Größter Kritiker seines Vaters ist der älteste Sohn Thomas Harlan, der sich als politischer Aktivist und Filmemacher bemühte, anstelle seines Vaters Schuld anzunehmen und Versöhnungsarbeit zu leisten. Thomas Harlan im Film: "Wenn man einmal gesehen hat, dass das, was du produzierst durch deine Arbeit zu einem Mordinstrument wird, ist es sehr schwer zu sagen, ich hab einen Beruf und mach’ weiter Filme."

Dagegen lehnt es Sohn Kristian ab, sich öffentlich mit der Nazi-Vergangenheit seines Vaters auseinanderzusetzen. Durch die ganze Familie geht ein Riss. Wie Tochter Maria, die in den Nachkriegsjahren den Mädchennamen ihrer Mutter Körber annahm, um ihre Existenz als Schauspielerin nicht zu gefährden, erfuhr auch Regisseur Felix Moeller, wie belastet allein der Name Harlan ist.

Anderer Umgang der nachwachsenden Generationen

Konnte auch noch nach dem Krieg arbeiten: Veit HarlanBild: AP


Besonders schmerzhaft lastet die Vergangenheit auf der Enkelin Jessica Jacoby, deren anderer jüdischer Großvater von den Nazis ermordet wurde.
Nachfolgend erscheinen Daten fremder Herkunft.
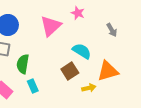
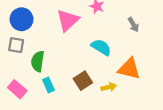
brown square: (70, 71) -> (83, 81), moved
orange triangle: (108, 71) -> (129, 69), turned 30

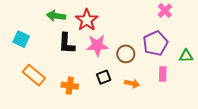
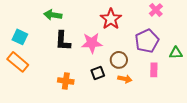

Ihre Cousinen Lotte, Nele und Lena sehen "Jud Süß" während der Dreharbeiten an der Dokumentation zum ersten Mal und wundern sich, was an diesem Film eigentlich so schlimm sein soll. Moeller dazu: "Ich kann mir vorstellen, dass in der heutigen jungen Generation die Bösartigkeit von 'Jud Süß' auch gar nicht so erkannt werden kann. Denn was es seitdem alles gegeben hat oder im Internet kursiert, da wirkt es (der Film 'Jud Süß') natürlich als Historienfilm antiquiert und überholt."

So ist die Dokumentation "Harlan-Im Schatten von Jud Süß" vor allem sehenswert wegen der darin gewährten tiefen Einblicke in die Geschichte einer deutschen Familie.